提示文:
●一般質問「地域商業支援策の推進等について」(2006年6月7日) 向谷千鳥
◯8 番(向谷千鳥君)  今回は、地域商業支援策の推進についてと地域の安心助け合いネットワークにおける行政の役割についての2点について一般質問いたします。

 大きな1点目は、地域商業支援策の推進についてです。

 地域社会に根づいている中小商店街は、お年寄りを初め、住民が歩いて買い物できる身近な存在として、住民に必要な利便を提供するとともに、地域の祭りや青少年の育成、子どもたちの見守り、防犯・防災への貢献など、地域社会を支えています。しかし、住民になれ親しまれ、暮らしと地域社会を支えてきた商店街がこの10年近くで停滞・衰退し、全国でおよそ1万8,000あった商店街が1万3,000まで減少して、各地で空き店舗とシャッター通りが珍しくなくなっています。

 邑上市長は18年度施政方針で、路線商業は、長らく低迷が続いておりますが、活路を見出すべく、必死の努力を続けております。吉祥寺をはじめ、市内全体の商業活性化対策は急務であり、引き続き支援を行ってまいります。商業が活性化すれば、まちはますます活気と活力にあふれてまいりますと述べています。

課題要件:
地域商業支援策に関する一般質問の本文を、最後の文の直後から引き継ぎ、続きを書いてください。

データセット行:
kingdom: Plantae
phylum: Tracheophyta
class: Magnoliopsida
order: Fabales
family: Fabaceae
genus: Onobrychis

課題解答:
 武蔵野市では、武蔵野市商店会連合会会長を座長とし、商業者と消費者である市民、市職員を委員とする武蔵野市路線商業活性化懇談会が設置され、平成17年5月から平成18年3月まで議論が重ねられて、このほど路線商業活性化懇談会提言書が発行されました。提言書は、商店街や商店が現在抱えている問題点をとらえた内容となっています。私は、今回この提言書をまとめられた懇談会座長を初め、懇談会のメンバーの方々、商店会の会長などにお話を伺ってきました。これまで毎年やってきた大売出しがついにできなくなったとか、商店街から物販店がどんどんなくなる。あと10年たつとどうなるのだろうかなど、切実な現状をたくさん聞きました。同時に、まちづくりの中でかけがえのない役割を果たしている商店街と商店会活動を何としても発展させたいという熱意に触れ、心打たれました。今回の路線商業活性化懇談会提言書をきっかけに、これを生かして市の地域商業支援策をさらにきめ細やかに発展させていくことが切実に求められていると痛感しました。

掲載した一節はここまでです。